On May 1st and 2nd of 2010, Nashville, TN experienced nearly 14 inches of rain leading to the worst flood in the city’s history. Many homes and businesses suffered terrible losses, including the Schermerhorn Symphony Center. The Nashville Symphony’s 197,000 s.f., 1900 seat home originally opened September 9th, 2006. The center was designed to be a world-class symphony hall and has been a very successful venue since its opening. The mechanical system design includes eleven custom air handling units. Of these, ten were completely submerged in the flooding along with all of the building’s electrical equipment, instruments, and organ.
Having constructed the building originally, American Constructer’s, Inc. was re-hired by the Nashville Symphony to perform flood remediation and reconstruction. ACI, in turn, hired Lee Company to remove all damaged equipment and reinstall a new mechanical system. The original system utilized single plenum fan AHUs in custom cabinets with large motors. The units serving the performance hall were all stacked top and bottom units. All of the units had to be cut out and removed piece by piece. The replacement AHUs supplied by Tom Barrow Company incorporated FANWALL® Technology for acoustical performance, space savings and for the capability of getting new custom units back into the building.
The original project’s acoustical requirement’s were extremely stringent and required a Performance Noise Criteria (PNC) of PNC-10 in the performance hall and PNC-30 in most surrounding areas. Acoustically, the Huntair units were designed so that they were less than the original AHU’s radiated and discharge sound power levels. Using the 4” thick panels with perforated liner to match previous unit construction and utilizing FANWALL Technology’s direct drive plenum fans, this task was easily accomplished. In most octave bands, the Huntair air handling units were 15+ dB better than the original AHUs! As a result of this better acoustical performance, over 25% of the sound attenuation that was to be replaced was eliminated from the project entirely. This in turn reduced the static pressure on the overall system.
Six of the original ten air handling units were stacked units to account for the space required by large single plenum fans. ALL of these units were reduced to a single level by the Huntair design. The gained vertical space was used for future flood remediation. The Huntair units were set on elevated structural steel that raised the base of the units six feet from the floor of the mechanical room. Turbine pumps have been installed in the space beneath the units so that this space can be used as a sump pit in the event of a future flood. Because of the reduced unit height, enough water can be removed from the building that a flood twice as large as the May flood will not damage mechanical or electrical equipment.

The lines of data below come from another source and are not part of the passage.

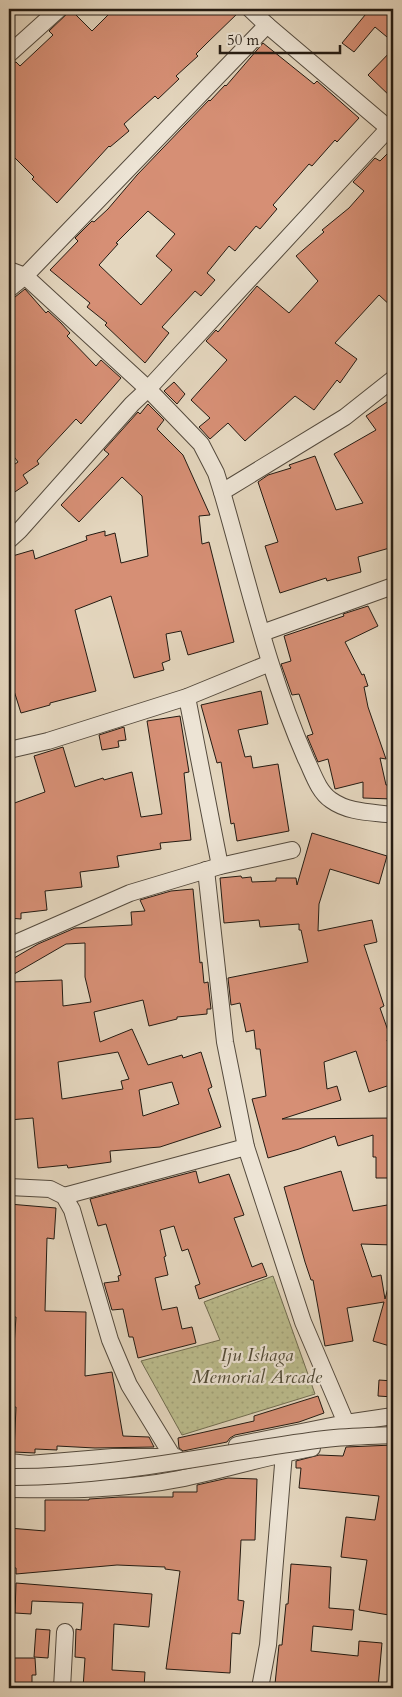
<svg xmlns="http://www.w3.org/2000/svg" width="402" height="1697" viewBox="0 0 402 1697" font-family="Cardo,serif">
<style>
.park{fill:url(#park-dots);stroke:#706c50}
.building{fill:#d68f75;stroke:#241b12;fill-rule:evenodd}
.lines{fill:none;stroke-linecap:round;stroke-linejoin:round}
.minor-casing{stroke:#544a3d;stroke-width:18}
.minor{stroke:#ede4d5;stroke-width:16}
.minor-bridge-casing{stroke:#544a3d;stroke-width:18;stroke-linecap:butt}
.minor-bridge{stroke:#ede4d5;stroke-width:16}
.labels{text-anchor:middle;stroke-width:4.5;stroke-linejoin:round;paint-order:stroke}
.park-label{font-size:19px;font-style:italic;fill:#514b37;stroke:#ede4d5}
</style>
<defs>
<pattern id="park-dots" width="8" height="8" patternUnits="userSpaceOnUse" patternTransform="scale(1.25)"><rect width="8" height="8" fill="#bbbc8d"/><path d="M2 2h.1M6 6h.1" fill="none" stroke="#a1a179" stroke-width="1.8" stroke-linecap="round"/></pattern>
</defs>
<rect width="100%" height="100%" fill="#e4d6be"/>
<filter id="stains"><feTurbulence type="fractalNoise" baseFrequency=".004" numOctaves="4"/><feColorMatrix values="0 0 0 0 .2 0 0 0 0 .09 0 0 0 0 .02 0 0 0 .5 -.17"/></filter>
<radialGradient id="worn" r=".72"><stop offset=".6" stop-color="#630" stop-opacity="0"/><stop offset="1" stop-color="#630" stop-opacity=".3"/></radialGradient>
<!-- park -->
<path class="park" d="M273,1276L315,1394L182,1435L141,1361L220,1340L204,1302Z"/>
<!-- building -->
<g class="building">
<path d="M114,9H240V11L207,43L196,54L198,56L176,76L179,79L158,99L155,96L124,124L129,131L110,147L109,146L57,203L32,179L34,177L9,152V64L16,62L20,66L53,35L49,31L71,10L92,31Z"/>
<path d="M370,9H393V42L375,27L354,52L342,43Z"/>
<path d="M263,43L314,84L317,81L359,118L337,142L335,140L312,166L309,164L273,205L277,209L260,229L256,226L235,251L229,246L207,273L215,280L201,296L195,291L162,327L169,333L145,363L105,325L107,323L87,307L90,303L50,270L78,241L75,238L92,221L94,222L108,209L137,175L209,100L210,101L225,85L226,86ZM148,211L175,234L156,256L172,270L141,305L99,265L118,244L116,243Z"/>
<path d="M393,49V99L368,75Z"/>
<path d="M393,148V308L379,295L335,343L357,359L340,383L337,380L314,410L295,396L245,441L228,423L210,439L199,427L210,418L191,400L227,360L206,341L216,330L218,332L257,286L289,313L318,281L296,256L324,232L322,230L349,208L364,191L353,182L375,158L380,161Z"/>
<path d="M25,289L46,313L48,311L61,323L70,333L67,336L96,366L101,360L121,378L81,424L76,419L37,461L39,464L23,475L28,483L9,496V455L15,464L18,462L9,450V299L15,297Z"/>
<path d="M174,382L185,394L177,404L164,391Z"/>
<path d="M393,398V547L358,557L361,572L327,581L326,578L280,593L265,546L278,542L258,482L268,475L291,468L289,465L315,456L336,510L363,503L334,454L376,430L366,416Z"/>
<path d="M148,404L164,420L157,429L183,455L210,515L199,516L202,544L209,542L234,642L188,655L181,631L166,634L170,660L162,663L164,670L134,678L111,596L75,610L96,691L50,703V705L21,713L9,675V587L12,586L9,574V557L33,550L35,559L87,540L86,536L105,531V536L115,533L121,563L148,556L142,496L122,477L79,522L61,505L109,454L104,450L138,412L140,414Z"/>
<path d="M368,606L378,626L345,642L362,675L364,674L368,686L364,687L368,707L386,759L380,758L386,785H392V799L363,798V782L335,789L328,759L318,762L307,736L313,734L299,694L292,695L281,664L291,661L284,636L344,616L343,614Z"/>
<path d="M261,691L268,724L238,730L245,757L251,756L253,768L278,764L289,831L237,841L234,823L231,824L221,762L217,763L201,705Z"/>
<path d="M180,716L189,772L184,773L191,840L160,843L161,849L117,856L119,867L80,872L82,887L45,891L47,910L21,913V919L9,918V805L45,792L34,756L63,747L75,787L103,778L104,780L132,772L141,817L162,814L147,721Z"/>
<path d="M124,727L126,740L118,741L119,747L102,750L99,735Z"/>
<path d="M312,833L387,856L379,884L330,869L319,904L318,931L372,920L377,942L364,945L384,1006L380,1008L391,1039L387,1040L393,1060V1084L369,1092L356,1051L324,1062L327,1089L337,1086L341,1100L282,1119L393,1118V1178H376V1157H373V1135L338,1146L335,1136L299,1149L268,1158L252,1099L266,1096L260,1049H256L254,1030L246,1032L240,1003L231,1005L228,978L308,962L301,930H299V924L260,927L259,920L224,923L220,878L241,876L242,878L251,877L252,882L276,881V878H296L297,885Z"/>
<path d="M193,889L200,963L202,962L204,983L208,982L211,1009H207V1014L177,1017V1019L149,1026L143,1000L94,1012L100,1042L132,1029L148,1065L182,1055L183,1058L201,1052L212,1087L208,1089L221,1127L160,1147L110,1151L111,1162L68,1168L67,1165L38,1168L33,1118L9,1120V1016H12L11,982L62,980L63,1006L91,1002L85,977V943L66,944L9,977V961L38,944L75,928L132,925L131,912L145,911L140,900L171,891ZM118,1052L129,1079L121,1081L123,1089L62,1099L58,1062ZM172,1082L179,1104L143,1116L139,1090Z"/>
<path d="M196,1171L199,1183L229,1174L244,1215L234,1218L252,1267L262,1263L267,1276L199,1299L195,1286L200,1284L188,1249L182,1251L174,1226L160,1230L166,1256L164,1257L168,1275L155,1278L162,1310L177,1307L182,1329L192,1327L196,1343L138,1358L133,1337H129L123,1309L112,1310L104,1283L119,1281L118,1276L121,1275L106,1224L98,1226L90,1199Z"/>
<path d="M341,1171L353,1211L393,1204V1245L361,1244L372,1277L381,1275L385,1299L389,1284H393V1347L373,1341L384,1302L347,1308L353,1341L325,1346L313,1280H311L305,1262L284,1187Z"/>
<path d="M9,1204L56,1208L54,1239L47,1238L45,1311L86,1312L85,1376L112,1372L123,1436L149,1437L154,1447L95,1448L57,1446V1450L35,1449V1453L14,1452L16,1407H9V1375H12L16,1317H9Z"/>
<path d="M379,1380L393,1381V1397L378,1396Z"/>
<path d="M318,1396L324,1413L299,1422L235,1435L230,1438L227,1442L183,1451L179,1448L178,1438L254,1421V1416Z"/>
<path d="M393,1445V1591L389,1615L359,1610L367,1560L341,1557L346,1517L375,1520L379,1496L299,1488L301,1468H296V1461L319,1455L343,1456L346,1447Z"/>
<path d="M228,1478L257,1479L255,1540H241L238,1600L244,1601L240,1634L232,1633L230,1673L166,1669L180,1571L165,1569V1567L117,1565L16,1574V1568L9,1567V1528L45,1531V1500H89V1499L120,1497H173V1492H197V1485Z"/>
<path d="M291,1564L331,1567L329,1608L354,1610L352,1630L313,1626L311,1651L358,1656L359,1641L382,1643L378,1688H321L275,1684L279,1645H282L286,1604H288Z"/>
<path d="M16,1583L152,1594L149,1627L114,1624L112,1670L145,1672L144,1688H83L85,1658L75,1657L76,1629L81,1630L83,1603L32,1601L31,1614L15,1613Z"/>
<path d="M36,1629L50,1630L48,1658L34,1657Z"/>
<path d="M9,1658H35L36,1675H32V1688H9Z"/>
</g>
<g class="lines">
<defs>
<g id="minor">
<path d="M250,9L267,25L393,132"/>
<path d="M9,54L59,9"/>
<path d="M9,270L25,276L148,389L201,444L216,473L222,492C248,581 268,673 306,759C313,773 318,791 331,800C349,813 372,812 393,815"/>
<path d="M9,289L25,276L267,25"/>
<path d="M222,492L345,417L393,379"/>
<path d="M9,540L20,530L132,404L148,389L389,128"/>
<path d="M262,633L393,586"/>
<path d="M187,697L220,866"/>
<path d="M9,750L48,741L187,697L270,663"/>
<path d="M206,870L225,1042L246,1147L303,1322L346,1423"/>
<path d="M9,946L130,893L220,866L292,850"/>
<path d="M9,1187L50,1189L64,1196L72,1210L110,1340L129,1385L173,1457"/>
<path d="M64,1196L246,1147"/>
<path d="M237,1445L346,1423L393,1416"/>
<path d="M9,1462L29,1464L113,1457H176"/>
<path d="M9,1489C65,1490 124,1490 179,1479C224,1470 267,1456 312,1448"/>
<path d="M62,1688L65,1632"/>
<path d="M260,1688L268,1645L284,1453"/>
</g>
</defs>
<!-- minor casing -->
<use href="#minor" class="minor-casing"/>
<!-- minor -->
<use href="#minor" class="minor"/>
<defs>
<path id="minor-bridge" d="M9,1477C116,1478 219,1452 325,1439C348,1436 371,1436 393,1435"/>
</defs>
<!-- minor-bridge casing -->
<use href="#minor-bridge" class="minor-bridge-casing"/>
<!-- minor-bridge -->
<use href="#minor-bridge" class="minor-bridge"/>
</g>
<g class="labels">
<!-- park labels -->
<g class="park-label">
<text x="257" y="1361">Iju Ishaga<tspan x="257" dy="22">Memorial Arcade</tspan></text>
</g>
</g>
<!-- margin -->
<rect width="402" height="1697" fill="none" stroke="#e4d6be" stroke-width="30"/>
<rect x="10" y="10" width="382" height="1677" fill="none" stroke="#241b12" stroke-width="2.5"/>
<rect x="15" y="15" width="372" height="1667" fill="none" stroke="#241b12"/>
<!-- scale -->
<path d="M220 45v8h120v-8" fill="none" stroke="#241b12" stroke-width="2.5"/>
<text x="227" y="45" font-size="15" fill="#241b12" stroke="#ede4d5" stroke-width="4" paint-order="stroke">50 m</text>
<rect width="100%" height="100%" filter="url(#stains)"/>
<rect width="100%" height="100%" fill="url(#worn)"/>
</svg>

The ten AHU’s that were replaced are located in equipment rooms that are 20-30’ below building grade. The Huntair air handling units had to be delivered completely knocked-down so that all of the pieces could be brought in through a grated outside air opening that ran twenty feet deep. It would have been impossible to bring in motors or fan wheels to match the original units without knocking down one of the Symphony Center’s beautiful Neo-Classical exterior walls. This fact made FANWALL Technology the perfect solution for the project, since all of the fans could be brought down in their cubes individually. After eighteen truckloads of palletized equipment and approximately 6,000 man hours, the units were brought in and completely assembled in the mechanical rooms. Besides the installation benefits FANWALL Technology has provided, the owner is now realizing ease of maintenance and better building performance!